[Job] For this exercise, write out every entry exactly and leave the pictures out.

Machine-readable hardware designs:
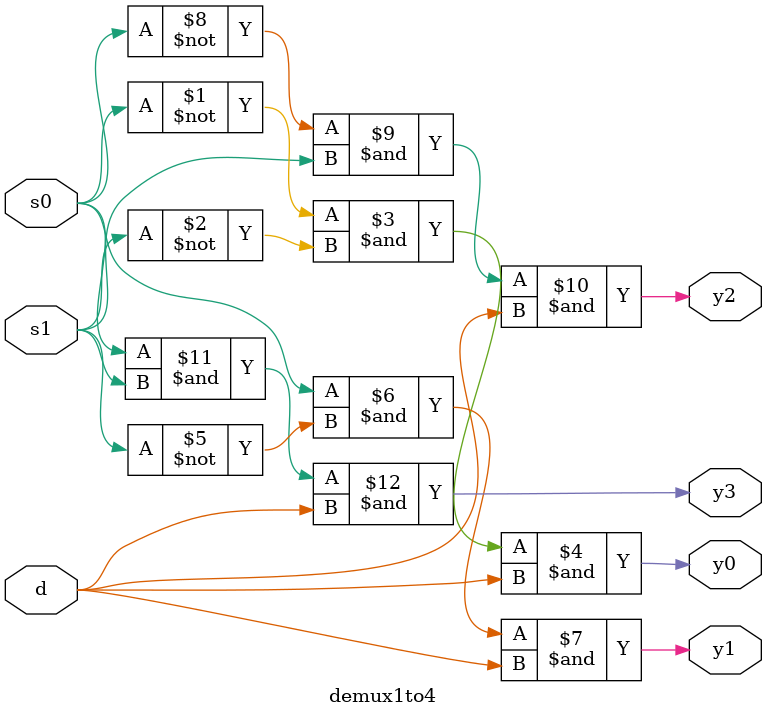
<source format=v>
module demux1to4(input d,s0,s1 , output y0,y1,y2,y3);
        assign y0 = ~s0 & ~s1 & d;
        assign y1 = s0 & ~s1 & d;
        assign y2 = ~s0 & s1 & d;
        assign y3 = s0 & s1 & d;
endmodule

</source>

[Answer box]
<source format=v>
module demux1to4(input d,s0,s1 , output y0,y1,y2,y3);
        assign y0 = ~s0 & ~s1 & d;
        assign y1 = s0 & ~s1 & d;
        assign y2 = ~s0 & s1 & d;
        assign y3 = s0 & s1 & d;
endmodule

</source>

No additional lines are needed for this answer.